A Cepheid variable is a type of star whose brightness waxes and wanes over a period of time that tightly correlates with its maximum brightness.
Measure that period and you know its absolute brightness. Compare that to how bright it appears, and you can estimate its distance.
This important property of Cepheid variable stars was discovered by astronomer Henrietta Swan Leavitt. It makes them “standard candles” (a term she coined) that we can reliably use for establishing distances to cosmologically nearby galaxies.
Henrietta Swan Leavitt’s period-luminosity relationship for Cepheids is one of the first rungs on the “cosmic distance ladder,” the collection of methods used by astronomers to measure extragalactic distances.
In the early morning hours of October 6, 1923, Edwin Hubble took a photo plate of M31 showing a Cepheid variable star. He originally mistook it for a nova - you can see where he has crossed out an “N” on the plate and excitedly replaced it with “VAR!”
Applying Henrietta Swan Leavitt’s period-luminosity relationship to subsequent observations, Hubble concluded that the distance to M31 was greater than reliable size estimates for the Milky Way.
Image: Carnegie Observatories
Hubble kept Shapley in the loop as he built the case for separate galaxies throughout 1924, alerting him to the discovery of Cepheid variables in M31, M33, and other spiral nebulae.
Shapley, who had long argued that the Milky Way was the whole Universe, doubted Hubble at first. But he eventually relented in the face of growing evidence.
Upon receiving one of Hubble's letters, Shapley remarked to doctoral student Cecilia Payne-Gaposchkin “Here is the letter that destroyed my universe.”
Astronomically, January 1st is a meaningless date. It is an arbitrary reference point in a system based on the approximate orbital period of an otherwise unremarkable star that is perhaps only notable for having a life-bearing planet.
But for those of us who reckon time by this system, today is the 99th anniversary of humanity taking a monumental step towards understanding our place in a Universe that is vast and puzzling, but ultimately knowable.
Happy New Year!
Image: Richard Powell
@mcnees Hey, our star has above average metallicity, have a little respect!
@mcnees happy new year!
@mcnees A very good point. Happy New Year nonetheless!
@jeanoappleseed Happy new year!
@mcnees There's a good play about this, "Silent Sky" by Lauren Gunderson.
@nazgul @mcnees @Wraithe I'm not seeing that in early _Skylark_ / _Lensman_ novels - EES does use "Island Universe" occasionally for "Galaxy" and sometimes "superuniverse", but even in _First Lensman_ writes
"The Galactic Patrol became for him an actuality; a force for good pervading all the worlds of all the galaxies of all the universes of all existing space-time continual."

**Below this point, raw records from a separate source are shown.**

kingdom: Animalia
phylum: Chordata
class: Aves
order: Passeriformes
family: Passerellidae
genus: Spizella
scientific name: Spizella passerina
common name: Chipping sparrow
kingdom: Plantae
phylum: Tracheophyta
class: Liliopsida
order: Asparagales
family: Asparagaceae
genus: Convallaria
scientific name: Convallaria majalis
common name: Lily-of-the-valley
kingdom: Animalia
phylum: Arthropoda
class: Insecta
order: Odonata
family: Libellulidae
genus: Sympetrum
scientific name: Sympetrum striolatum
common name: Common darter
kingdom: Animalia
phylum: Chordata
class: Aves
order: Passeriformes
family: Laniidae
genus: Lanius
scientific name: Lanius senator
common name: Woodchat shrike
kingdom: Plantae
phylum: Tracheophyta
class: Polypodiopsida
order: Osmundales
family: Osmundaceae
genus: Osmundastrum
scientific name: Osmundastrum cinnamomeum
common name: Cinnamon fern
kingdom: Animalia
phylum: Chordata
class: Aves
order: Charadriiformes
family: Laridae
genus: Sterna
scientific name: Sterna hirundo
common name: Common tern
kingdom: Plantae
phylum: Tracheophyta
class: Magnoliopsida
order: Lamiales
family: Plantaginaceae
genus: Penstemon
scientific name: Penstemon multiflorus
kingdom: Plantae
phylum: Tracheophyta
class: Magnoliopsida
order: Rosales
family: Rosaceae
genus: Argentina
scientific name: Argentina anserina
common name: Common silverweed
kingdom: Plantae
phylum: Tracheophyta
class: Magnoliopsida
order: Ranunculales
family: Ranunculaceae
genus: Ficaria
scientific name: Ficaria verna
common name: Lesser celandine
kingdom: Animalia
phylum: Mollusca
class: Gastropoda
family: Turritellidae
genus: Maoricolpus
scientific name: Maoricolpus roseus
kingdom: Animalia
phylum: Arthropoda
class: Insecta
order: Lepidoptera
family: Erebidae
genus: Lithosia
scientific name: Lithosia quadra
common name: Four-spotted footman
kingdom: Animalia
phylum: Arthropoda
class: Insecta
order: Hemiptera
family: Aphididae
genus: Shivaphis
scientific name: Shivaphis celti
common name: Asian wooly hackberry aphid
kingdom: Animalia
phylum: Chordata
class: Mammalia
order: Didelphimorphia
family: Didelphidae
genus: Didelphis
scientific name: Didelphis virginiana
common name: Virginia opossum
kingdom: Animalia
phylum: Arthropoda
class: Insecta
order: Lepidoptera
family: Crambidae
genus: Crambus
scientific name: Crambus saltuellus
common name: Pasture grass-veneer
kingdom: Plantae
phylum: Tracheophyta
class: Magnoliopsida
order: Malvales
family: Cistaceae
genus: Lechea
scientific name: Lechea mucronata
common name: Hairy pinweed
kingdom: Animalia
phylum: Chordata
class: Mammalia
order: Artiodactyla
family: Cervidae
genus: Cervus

Neither is used as a concrete noun in the first _Skylark_, though I don't have the original (edit: 1921) edition.
@oddhack @nazgul @mcnees The early Skylark does use that model, but then he (EE) moves to the galactic model, aka, the greatest power creep until “Rise of Skywalker” wherein Seaton (with assists) destroys a galaxy (sorry about the spoilers for an almost 100 year old series )
The move to the galactic model is pretty seamless ie: he just doesn’t mention galaxies until he does.
@mcnees I think about analogs of this from my own life all the time. “When I was a kid astronomy et al.” We didn’t know if black holes were really real or have evidence of exoplanets. Dinosaur extinction and space, how could there be a connection? That sort of thing.
@mcnees
My mother was born in May of 1925 and is still chugging along.
We are quite proud of our cousin. He did that remarkable work at the observatory on Mt. Wilson.
@mcnees my astronomer father, in his 90s, likes to pretend he’s explaining general relativity and fast living when he says “the universe was seven billion years old when I was in elementary school, now it’s thirteen.“
@mcnees We don't know if the many-worlds interpretation of quantum mechanics is correct—and may never know—but if it is, the universe is immensely larger still.
@mcnees It’s astounding how much of a change in perspective that is. Our view of the universe suddenly became much more immense.